Here again, therefore, there was no indication that the assessee should be put to notice that the material which was being confronted was going to be utilised against him in the assessment proceeding.
The last case on which the assessee's counsel relies is that of Commissioner of Sales Tax, Orissa v. Ramanarayan Sitaram  37 STC 591. Two questions had been referred to the court for its opinion and the first one which is relevant was to the following effect:
Whether, on the facts and in the circumstances of the case, the Tribunal was right in holding that in the absence of the examination of the Inspector to support his report, the books of the assessee could be discarded once the assessee took the stand that there had been no detection
In paragraph 7 of the judgment, after referring to Ram Chandra Maikap's case (1972) 2 CWR 1913, it was observed :
In Banwarilal Sitaram v. State of Orissa 1974 Tax LR 1960, a Division Bench of this Court has also held that the assessing authority is bound to disclose to the assessee any material collected by him which is adverse to the assessee and he is going to utilise^7 the same against the assessee. The assessee is expected to meet such adverse material and thereby save himself from any adverse assessment. . . .
In Banwarilal Sitaram's case  37 STG 595, this Court observed :
Law is settled beyond doubt that the strict principles of the Evidence Act do not apply to an assessment proceeding. The assessing officer is entitled to collect materials behind the back of the assessee and even not disclose the source to the assessee in all cases, but he is bound to disclose to the assessee any material adverse to the assessee in his possession, which he is going to utilise against the assessee in the assessment.
None of the cases on which the assessee's counsel relies casts the obligation on the assessing officer to put the assessee to notice that he is going to utilise the material against the assessee.
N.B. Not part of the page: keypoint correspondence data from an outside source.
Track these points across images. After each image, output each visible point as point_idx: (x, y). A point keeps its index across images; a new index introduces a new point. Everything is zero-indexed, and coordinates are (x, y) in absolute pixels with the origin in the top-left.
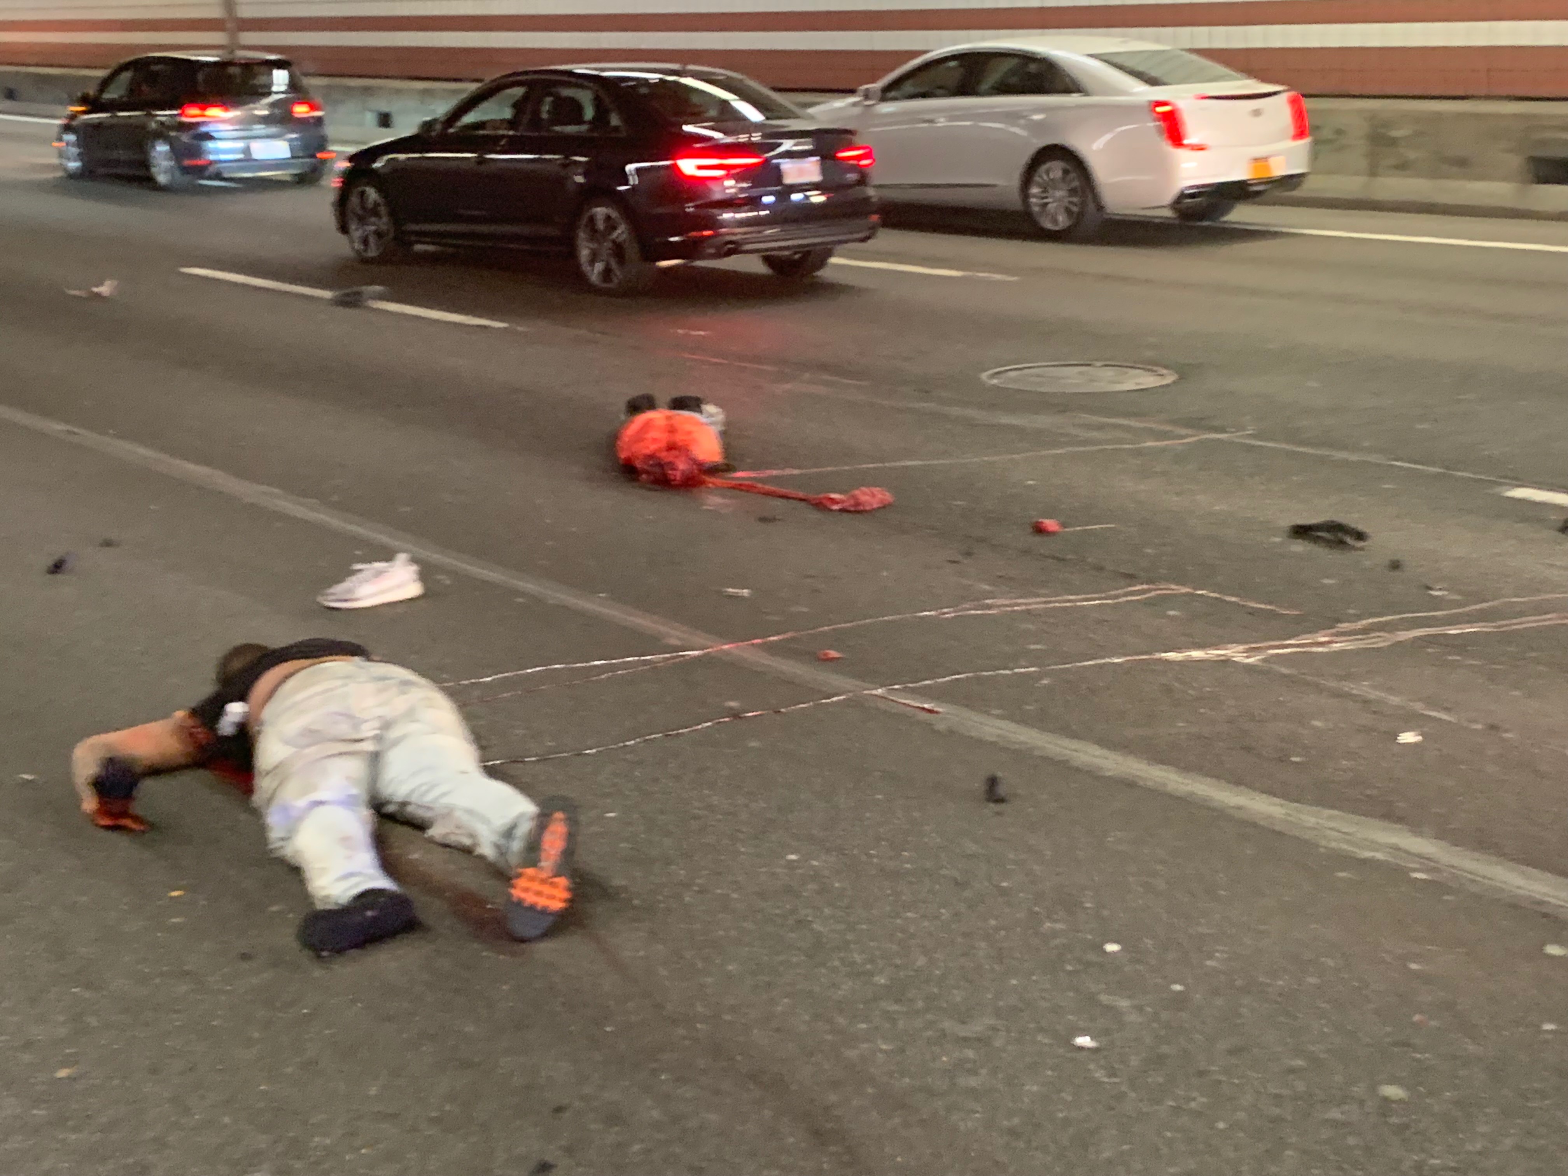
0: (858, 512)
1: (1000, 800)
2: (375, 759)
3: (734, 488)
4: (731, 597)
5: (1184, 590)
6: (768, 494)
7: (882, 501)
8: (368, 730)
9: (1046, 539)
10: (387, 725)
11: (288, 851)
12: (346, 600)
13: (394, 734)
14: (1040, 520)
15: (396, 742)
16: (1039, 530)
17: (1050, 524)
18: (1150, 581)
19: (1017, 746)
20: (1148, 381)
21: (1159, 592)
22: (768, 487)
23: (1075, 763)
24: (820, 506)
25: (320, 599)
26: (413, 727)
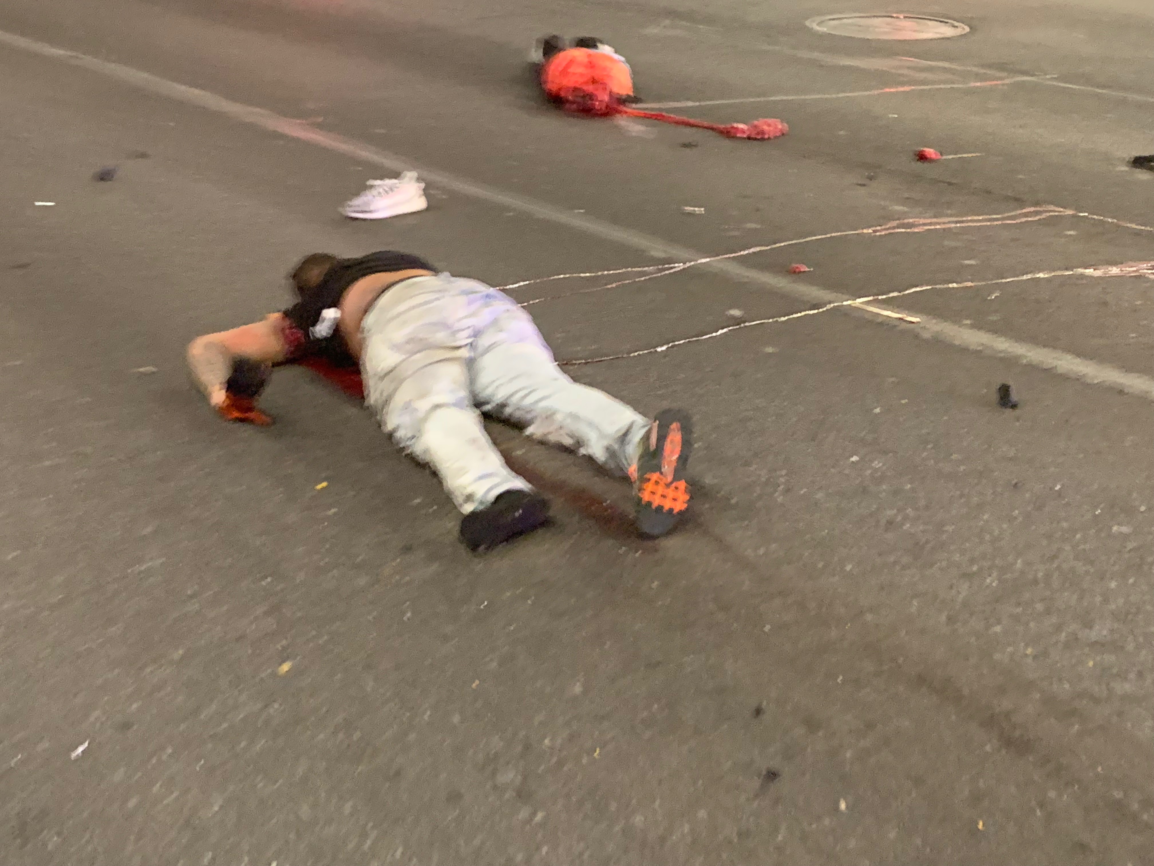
0: (763, 139)
1: (1014, 406)
2: (470, 364)
3: (647, 117)
4: (690, 214)
5: (1069, 212)
6: (678, 123)
7: (781, 130)
8: (463, 339)
9: (933, 165)
10: (477, 334)
11: (418, 448)
12: (366, 212)
13: (484, 342)
14: (922, 149)
15: (488, 349)
16: (922, 157)
17: (930, 152)
18: (1037, 204)
19: (1002, 355)
20: (946, 31)
21: (1048, 214)
22: (678, 118)
23: (1060, 371)
24: (728, 134)
25: (340, 209)
26: (501, 336)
The content of natural justice in a case of this type is to disclose the material to the assessee by way of confrontation. In Banwarilal's case  37 STC 595the statement 'which he is going to utilise against the assessee in the assessment' was intended to highlight the fact that the adverse material which the assessing officer was going to utilise against the assessee was to be disclosed and not that the assessee was to be put to notice that the material was going to be utilised. The content of natural justice is in apprising the assessee of the material available. The fact that such material is being confronted to the assessee is sufficient to put him to notice in an appropriate way and then would arise his obligation to place materials before the assessing officer with a view to disabusing his mind, if possible, as indicated in the Lahore case . We are not prepared to accept that there is any obligation on the assessing officer to put the assessee to notice that he is going to utilise the adverse material against him.
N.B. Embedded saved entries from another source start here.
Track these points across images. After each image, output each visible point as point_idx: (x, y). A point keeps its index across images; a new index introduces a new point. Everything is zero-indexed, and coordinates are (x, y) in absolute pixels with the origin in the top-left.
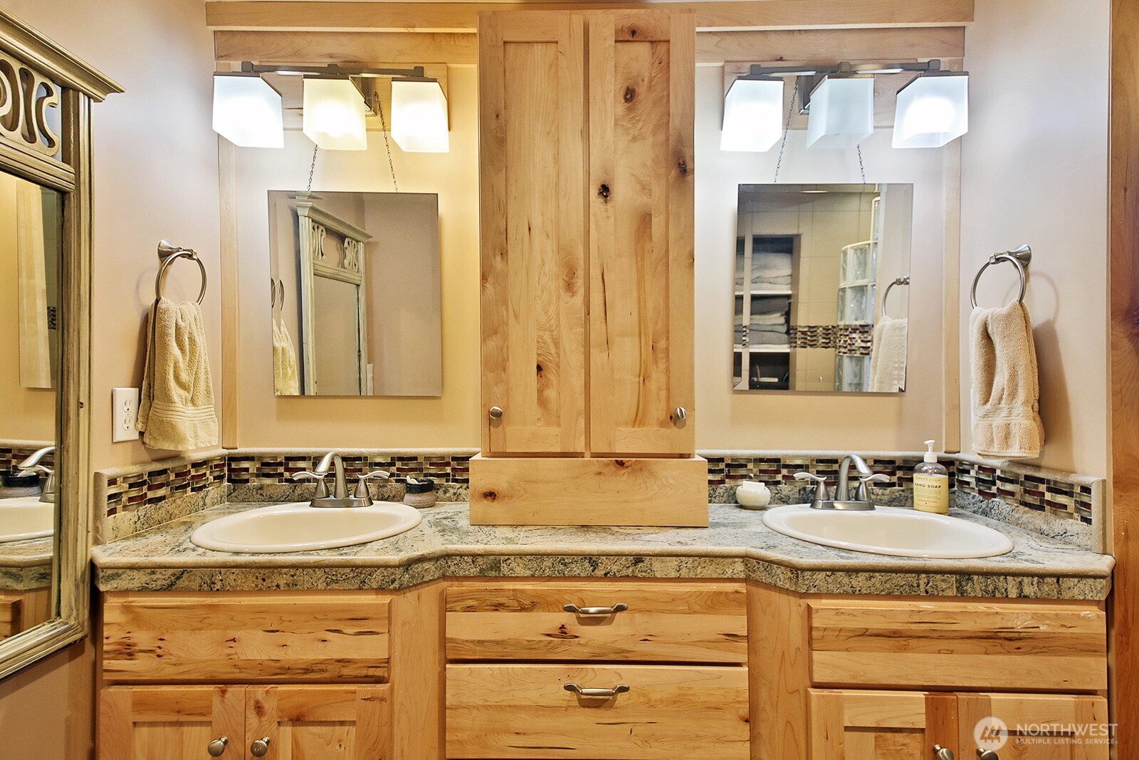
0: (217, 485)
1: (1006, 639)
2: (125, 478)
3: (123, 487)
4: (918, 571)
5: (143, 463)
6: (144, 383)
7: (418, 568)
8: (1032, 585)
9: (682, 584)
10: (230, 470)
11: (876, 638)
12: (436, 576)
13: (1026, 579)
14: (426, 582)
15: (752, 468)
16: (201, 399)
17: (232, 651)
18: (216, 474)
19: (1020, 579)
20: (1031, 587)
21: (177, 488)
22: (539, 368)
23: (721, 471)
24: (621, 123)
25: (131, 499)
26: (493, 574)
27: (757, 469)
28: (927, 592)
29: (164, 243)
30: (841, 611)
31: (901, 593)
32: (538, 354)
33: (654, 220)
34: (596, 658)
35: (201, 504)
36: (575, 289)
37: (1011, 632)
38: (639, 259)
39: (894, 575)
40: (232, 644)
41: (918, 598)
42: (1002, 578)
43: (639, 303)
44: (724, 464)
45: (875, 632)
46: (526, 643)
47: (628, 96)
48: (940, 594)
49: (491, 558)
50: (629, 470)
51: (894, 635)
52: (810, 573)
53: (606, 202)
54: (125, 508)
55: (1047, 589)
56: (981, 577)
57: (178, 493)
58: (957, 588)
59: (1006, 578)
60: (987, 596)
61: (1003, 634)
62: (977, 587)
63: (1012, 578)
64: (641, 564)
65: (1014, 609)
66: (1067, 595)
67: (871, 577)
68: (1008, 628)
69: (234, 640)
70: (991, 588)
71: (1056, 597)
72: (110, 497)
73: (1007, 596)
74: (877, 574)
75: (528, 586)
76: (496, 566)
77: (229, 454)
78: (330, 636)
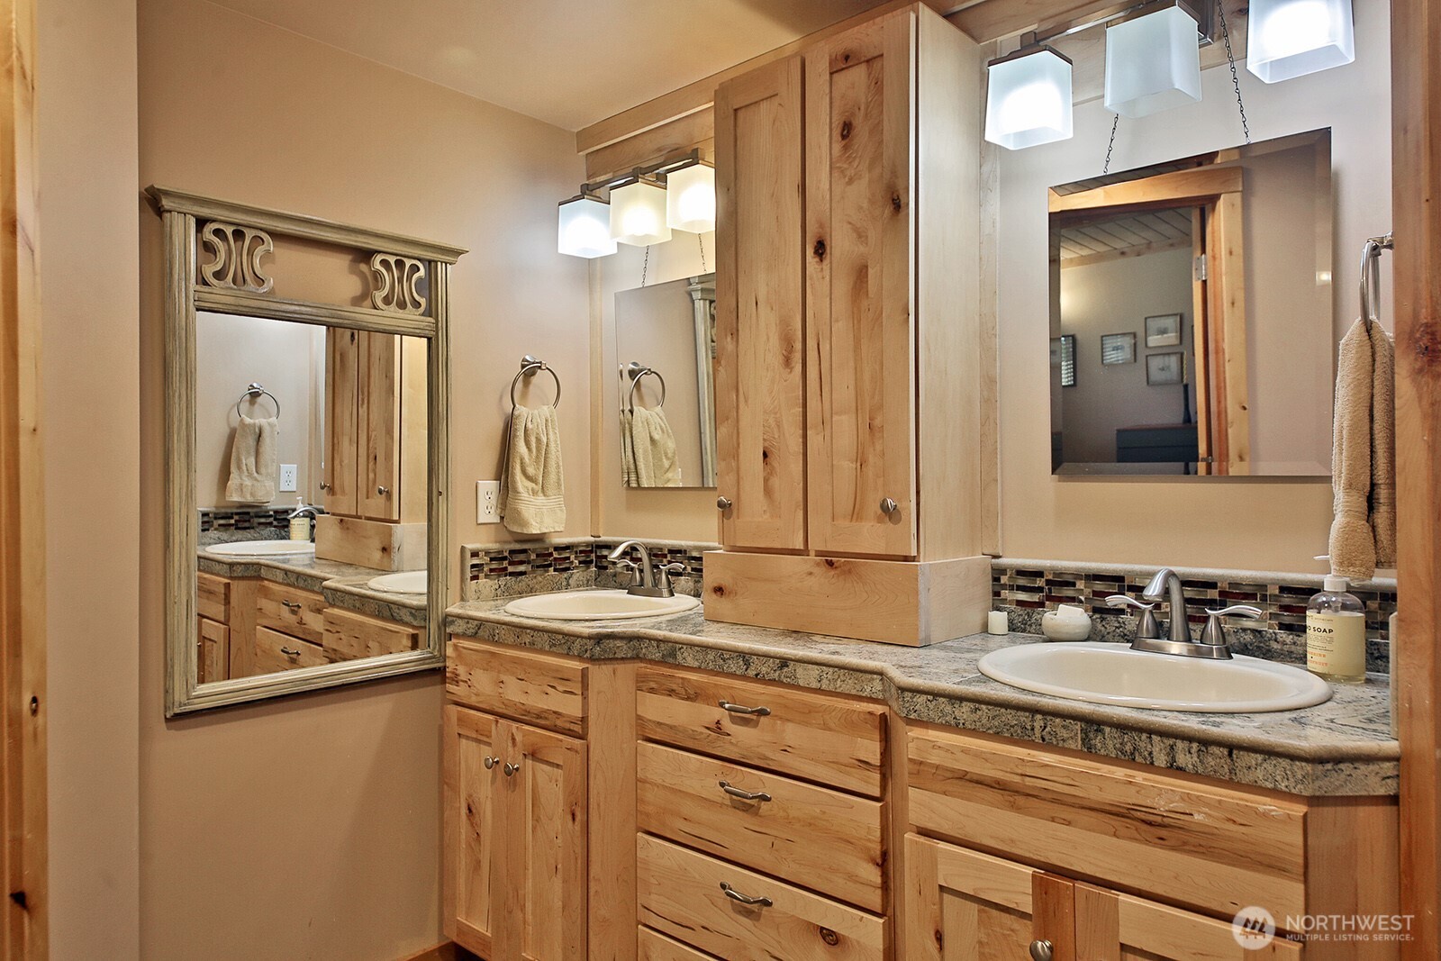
0: (584, 569)
1: (1143, 821)
2: (487, 553)
3: (485, 560)
4: (1034, 710)
5: (505, 542)
6: (503, 477)
7: (611, 643)
8: (1190, 752)
9: (828, 698)
10: (597, 557)
11: (975, 785)
12: (629, 656)
13: (1180, 744)
14: (617, 659)
15: (1082, 587)
16: (551, 490)
17: (501, 690)
18: (581, 559)
19: (1171, 741)
20: (1188, 755)
21: (538, 567)
22: (765, 455)
23: (1040, 589)
24: (838, 165)
25: (491, 570)
26: (671, 660)
27: (1089, 590)
28: (1043, 740)
29: (528, 358)
30: (939, 744)
31: (1012, 735)
32: (764, 440)
33: (871, 271)
34: (742, 760)
35: (564, 583)
36: (793, 365)
37: (1150, 813)
38: (855, 322)
39: (1003, 710)
40: (501, 685)
41: (1030, 744)
42: (1144, 736)
43: (856, 373)
44: (1043, 580)
45: (975, 778)
46: (691, 732)
47: (845, 132)
48: (1060, 745)
49: (670, 644)
50: (838, 571)
51: (998, 786)
52: (910, 694)
53: (821, 261)
54: (487, 576)
55: (1212, 763)
56: (1114, 730)
57: (540, 571)
58: (1083, 740)
59: (1150, 737)
60: (1123, 757)
61: (1139, 813)
62: (1110, 744)
63: (1159, 738)
64: (786, 669)
65: (1158, 782)
66: (1247, 778)
67: (976, 709)
68: (1147, 807)
69: (502, 682)
70: (1128, 748)
71: (1227, 777)
72: (473, 566)
73: (1152, 763)
74: (984, 707)
75: (693, 676)
76: (673, 654)
77: (595, 541)
78: (550, 690)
3. Admittedly, there had been confrontation and once there has been disclosure of the material, the rules of natural justice must be taken to have been satisfied and the action of the assessing officer cannot be called in question for want of notice to the assessee that such material was going to be utilised against him. The Tribunal clearly went wrong in culling out from the reported decisions such a requirement. Once the rules of natural justice were found to have been satisfied, the accounts were liable to rejection and the assessing officer was entitled to make a best judgment assessment. The first question has; therefore, to be answered against the assessee and we would hold that, on the facts and in the circumstances of the case, the Member, Additional Sales Tax Tribunal, was wrong in law to have held that the confronted facts became untested material for want of warning to the assessee that they were going to be used in the assessment.
4. Once the answer in respect of the first question is against the assessee, the second question does not arise for consideration.
The parties are directed to bear their own costs of these references.
B.K. Behera, J.
I agree with my Lord, the Chief Justice.